Perhaps Guy Ritchie’s vision of Sherlock Holmes is not what Sir Conan Doyle had intended, but he gives us his take on the character again in his second film, Sherlock Holmes: A Game of Shadows. The first film certainly took Guy out of his comfort zone by doing something that was not set in a modern era. This would continue that tradition of moving him slightly out of his comfort zone because there is no film of Guy Ritchie that I recall a direct sequel. Regardless, it is a film that is a success in what it set out to accomplish.
There are many versions and interpretations of Sir Conan Doyle’s works over the decades since his books got published that I have seen. Most depict him as a general sleuth, and knows how to defend him. Not a man that knows how to kick box amongst other fighting forms. He is accompanied by his sidekick, Dr. John Watson. Guy is not the first to take Sherlock out of his comfort zone, including films like Without A Clue. In that film, Sherlock, Michael Caine, was just the attractive showman with Dr. Watson, Ben Kingsley, actually solving all the details of every crime. More recently, a favorite depiction of mine is in the BBC series Sherlock bringing him into a modern setting. There we have Benedict Cumberbatch, playing Smaug in the upcoming The Hobbit, and Martin Freeman, of the UK version of The Office and Hitchhiker’s Guide to the Galaxy, playing the famous duo.
Guy Ritchie is not the first to change up the formula, and he manages to bring his unique style that I have seen from him since the film Lock, Stock, and Two Smoking Barrels. Throughout his films over the last decade and a half, he has always brought in fisticuffs and gunplay. The way Guy has portrayed Sherlock in the first film and this, it is acceptable to believe a man of his intelligence would learn a means to fight to add to the perfect mind he believes himself to have. In addition, it seems as if some feel his ability to deduce situations weaken the character trait of his deduction skills. Guy Ritchie reinforces that this is still the Sherlock that is able to deduce and even plan ahead for situations only seconds ahead. Sherlock even directly addresses that his curse is that he can see everything. He is still the stereotypical Sherlock, just with a fighting style that could rival Batman.

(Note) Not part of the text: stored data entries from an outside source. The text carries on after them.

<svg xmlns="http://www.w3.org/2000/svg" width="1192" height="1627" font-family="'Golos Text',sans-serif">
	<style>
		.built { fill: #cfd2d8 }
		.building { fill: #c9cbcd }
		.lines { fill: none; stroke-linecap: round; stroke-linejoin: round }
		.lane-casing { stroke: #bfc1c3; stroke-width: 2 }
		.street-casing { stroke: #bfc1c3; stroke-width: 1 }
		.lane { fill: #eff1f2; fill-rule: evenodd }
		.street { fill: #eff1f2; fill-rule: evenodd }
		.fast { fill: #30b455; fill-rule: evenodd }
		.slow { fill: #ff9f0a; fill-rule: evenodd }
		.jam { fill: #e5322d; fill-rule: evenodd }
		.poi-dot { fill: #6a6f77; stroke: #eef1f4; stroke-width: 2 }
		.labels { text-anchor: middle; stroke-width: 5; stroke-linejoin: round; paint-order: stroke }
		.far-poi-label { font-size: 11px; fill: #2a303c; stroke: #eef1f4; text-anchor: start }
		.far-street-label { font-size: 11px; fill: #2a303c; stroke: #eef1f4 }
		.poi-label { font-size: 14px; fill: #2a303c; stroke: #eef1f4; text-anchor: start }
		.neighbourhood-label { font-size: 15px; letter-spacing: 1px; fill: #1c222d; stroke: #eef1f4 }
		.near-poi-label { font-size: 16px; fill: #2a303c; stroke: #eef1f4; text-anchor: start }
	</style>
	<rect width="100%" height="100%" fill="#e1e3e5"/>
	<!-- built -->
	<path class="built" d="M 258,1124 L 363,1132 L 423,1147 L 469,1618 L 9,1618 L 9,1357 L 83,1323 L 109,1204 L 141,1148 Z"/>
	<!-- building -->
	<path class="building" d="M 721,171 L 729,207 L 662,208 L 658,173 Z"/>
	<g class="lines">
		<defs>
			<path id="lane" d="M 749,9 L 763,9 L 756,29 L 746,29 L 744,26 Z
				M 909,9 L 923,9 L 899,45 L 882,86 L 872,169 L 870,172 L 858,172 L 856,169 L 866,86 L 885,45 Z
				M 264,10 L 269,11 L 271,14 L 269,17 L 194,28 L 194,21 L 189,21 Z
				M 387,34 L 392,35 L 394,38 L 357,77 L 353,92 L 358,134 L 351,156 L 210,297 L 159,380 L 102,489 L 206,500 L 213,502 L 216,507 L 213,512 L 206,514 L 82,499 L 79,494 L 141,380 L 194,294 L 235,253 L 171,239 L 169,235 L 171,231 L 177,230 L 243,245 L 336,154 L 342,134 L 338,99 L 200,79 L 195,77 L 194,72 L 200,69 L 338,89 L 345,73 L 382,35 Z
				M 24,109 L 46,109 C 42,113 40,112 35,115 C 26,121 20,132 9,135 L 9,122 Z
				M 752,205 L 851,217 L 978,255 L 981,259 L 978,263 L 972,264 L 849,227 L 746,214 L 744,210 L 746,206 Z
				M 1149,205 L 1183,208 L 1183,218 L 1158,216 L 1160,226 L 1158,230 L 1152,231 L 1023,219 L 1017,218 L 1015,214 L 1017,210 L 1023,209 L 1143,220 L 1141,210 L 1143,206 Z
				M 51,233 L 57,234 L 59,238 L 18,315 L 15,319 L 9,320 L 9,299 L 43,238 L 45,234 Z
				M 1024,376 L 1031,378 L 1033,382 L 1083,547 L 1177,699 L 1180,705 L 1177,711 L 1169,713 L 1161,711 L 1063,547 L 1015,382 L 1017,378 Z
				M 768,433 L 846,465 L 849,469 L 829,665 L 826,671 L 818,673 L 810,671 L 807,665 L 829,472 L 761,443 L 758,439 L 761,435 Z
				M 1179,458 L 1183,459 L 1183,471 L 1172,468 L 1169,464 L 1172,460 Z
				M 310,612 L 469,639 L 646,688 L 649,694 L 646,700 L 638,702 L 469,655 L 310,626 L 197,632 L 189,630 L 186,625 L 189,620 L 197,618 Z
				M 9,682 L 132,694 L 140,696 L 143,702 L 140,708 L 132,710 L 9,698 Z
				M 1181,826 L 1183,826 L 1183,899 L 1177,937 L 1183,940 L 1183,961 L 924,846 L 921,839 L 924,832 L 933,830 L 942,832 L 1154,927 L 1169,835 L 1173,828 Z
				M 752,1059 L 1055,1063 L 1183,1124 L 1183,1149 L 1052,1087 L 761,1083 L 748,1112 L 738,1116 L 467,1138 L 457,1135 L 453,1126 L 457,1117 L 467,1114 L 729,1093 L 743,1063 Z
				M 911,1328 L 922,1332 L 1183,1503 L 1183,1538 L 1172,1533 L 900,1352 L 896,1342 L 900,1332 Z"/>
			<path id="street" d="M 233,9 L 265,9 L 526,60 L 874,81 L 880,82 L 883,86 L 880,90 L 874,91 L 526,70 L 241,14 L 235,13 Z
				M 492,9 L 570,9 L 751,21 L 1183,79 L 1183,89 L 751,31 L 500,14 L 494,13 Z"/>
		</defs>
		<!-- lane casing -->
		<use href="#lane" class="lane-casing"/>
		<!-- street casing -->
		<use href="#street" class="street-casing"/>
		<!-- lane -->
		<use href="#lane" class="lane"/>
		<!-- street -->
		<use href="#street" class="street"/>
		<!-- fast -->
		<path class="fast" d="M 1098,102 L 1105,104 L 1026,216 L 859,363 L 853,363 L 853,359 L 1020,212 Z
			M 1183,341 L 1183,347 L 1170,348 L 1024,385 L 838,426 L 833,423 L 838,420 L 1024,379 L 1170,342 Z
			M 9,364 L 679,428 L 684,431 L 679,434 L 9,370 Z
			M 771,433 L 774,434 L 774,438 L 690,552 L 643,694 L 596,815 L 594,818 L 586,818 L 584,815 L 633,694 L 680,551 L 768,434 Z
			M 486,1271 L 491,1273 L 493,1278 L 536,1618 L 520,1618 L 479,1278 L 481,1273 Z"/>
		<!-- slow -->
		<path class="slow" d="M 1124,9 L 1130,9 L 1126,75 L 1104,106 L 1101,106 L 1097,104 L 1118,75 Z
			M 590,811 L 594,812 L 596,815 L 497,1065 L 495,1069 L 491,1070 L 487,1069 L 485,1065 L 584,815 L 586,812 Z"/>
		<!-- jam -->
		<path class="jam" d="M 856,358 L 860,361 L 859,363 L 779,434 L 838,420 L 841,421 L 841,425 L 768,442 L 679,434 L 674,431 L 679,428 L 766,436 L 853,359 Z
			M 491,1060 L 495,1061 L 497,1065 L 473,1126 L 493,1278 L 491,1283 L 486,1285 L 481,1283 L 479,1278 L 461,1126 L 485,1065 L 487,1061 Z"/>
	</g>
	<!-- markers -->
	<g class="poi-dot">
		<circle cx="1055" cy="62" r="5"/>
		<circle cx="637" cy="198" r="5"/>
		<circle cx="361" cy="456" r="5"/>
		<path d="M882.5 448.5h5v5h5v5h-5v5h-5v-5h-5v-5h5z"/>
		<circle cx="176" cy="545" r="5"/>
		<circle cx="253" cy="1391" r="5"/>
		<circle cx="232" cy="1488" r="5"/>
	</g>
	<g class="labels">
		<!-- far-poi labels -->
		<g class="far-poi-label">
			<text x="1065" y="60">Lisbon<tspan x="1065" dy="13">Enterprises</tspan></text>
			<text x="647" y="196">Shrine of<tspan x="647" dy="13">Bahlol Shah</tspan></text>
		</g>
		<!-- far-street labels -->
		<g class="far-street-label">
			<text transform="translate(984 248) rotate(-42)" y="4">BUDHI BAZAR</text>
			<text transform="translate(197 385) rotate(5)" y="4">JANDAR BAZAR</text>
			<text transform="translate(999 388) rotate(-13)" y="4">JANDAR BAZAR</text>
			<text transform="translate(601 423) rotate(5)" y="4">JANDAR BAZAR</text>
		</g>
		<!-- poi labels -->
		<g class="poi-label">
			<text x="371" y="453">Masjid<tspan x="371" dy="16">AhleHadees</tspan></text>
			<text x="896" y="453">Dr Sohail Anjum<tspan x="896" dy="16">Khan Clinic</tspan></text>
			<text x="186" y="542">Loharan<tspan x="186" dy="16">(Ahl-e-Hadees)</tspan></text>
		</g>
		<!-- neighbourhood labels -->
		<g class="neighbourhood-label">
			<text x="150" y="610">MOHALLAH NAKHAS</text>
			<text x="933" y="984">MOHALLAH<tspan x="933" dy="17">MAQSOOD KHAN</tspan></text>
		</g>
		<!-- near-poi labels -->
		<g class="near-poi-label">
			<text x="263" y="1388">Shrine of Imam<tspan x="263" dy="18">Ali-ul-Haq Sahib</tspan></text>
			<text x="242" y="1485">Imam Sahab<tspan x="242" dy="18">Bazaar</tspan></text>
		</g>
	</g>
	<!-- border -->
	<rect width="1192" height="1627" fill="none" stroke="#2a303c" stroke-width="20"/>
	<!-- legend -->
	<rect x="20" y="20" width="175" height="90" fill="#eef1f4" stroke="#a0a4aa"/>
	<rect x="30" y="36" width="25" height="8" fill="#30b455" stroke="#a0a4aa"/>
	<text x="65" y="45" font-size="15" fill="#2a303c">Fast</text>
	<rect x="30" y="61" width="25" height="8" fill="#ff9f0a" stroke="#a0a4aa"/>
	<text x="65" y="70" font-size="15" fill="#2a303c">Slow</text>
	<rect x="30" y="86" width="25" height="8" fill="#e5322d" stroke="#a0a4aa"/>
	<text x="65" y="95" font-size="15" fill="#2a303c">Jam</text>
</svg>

The pacing of the story for the film starts off a little slow, perhaps askew, but certainly takes off within thirty minutes of the opening. Right from the start of the film, they introduced to Professor Moriarty as the main antagonist. He is portrayed as a man in great standing in society, but with darker intentions and power through channels to back them up. From the start, it is apparent that Holmes focus is on revealing Moriarty’s plot through society. He’s taken the time that he has had alone, without Dr. Watson off preparing for his marriage, to create a detailed web revealing Moriarty as the source of issues going on. Moriarty feels Holmes either must cease trying to expose him, or play the game. This is what leads into the main plot of the film and where it truly takes off. From this point on, it feels like its back on the tracks that the first film put it on course for. It is a Guy Ritchie film, so he does throw his traditional curve that you usually don’t expect on first watching of his films.
The casting for this film is a great selection and compliments the returning cast. Robert Downey seems to return to form as the eccentric intelligent. Jude Law successfully plays the counter balance for him a second time. New to the cast is Mycroft Holmes, cast for Moriarty. He does a great job at being the intelligent man with a complex that believes he will always beat Sherlock. There is also the addition of Stephen Fry, great comedian, narrator, and general fun actor, as Mycroft Holmes. He certainly brings a certain humor that works within the narrative of the film, and he doesn’t seem hesitant to do a scene in the nude. A surprise for me was the addition of Noomi Rapace, who played Lizbeth in the original Girl With the Dragon Tattoo film trilogy. She is introduced as a gypsy fortune teller, Madam Simza Heron, and plays a vital role to the overarching plot of the film.
This brings me onto another thing that Guy Ritchie does so successfully, his visual style and fidelity. Like in the first film, he brings back the slowing down and directs foresight of Holmes to plan out the exact events of a fight. Later in the film, he even is able to bring about amazing shots and effects of a situation as they run through a forest with debris exploding from points. The camera angles and slowing down of the effects work for this film. Watching this film, it sometimes just looked like he is a master of art in the way he handled camera angles on scenes with special effects. As in the first film, there is also returning the overall color scheme of greys and browns overall. It does a good job for setting the tone of the time period.
Leaving the theater tonight, I felt that Guy Ritchie successfully made his Sherlock Holmes a proper sequel. I personally would like to see him move on and make another original film, but I can’t say I would be disappointed to see him return to this Sherlock Holmes universe. It’s not the Sherlock Holmes of tradition, its Guy Ritchie’s take on the character done brilliantly.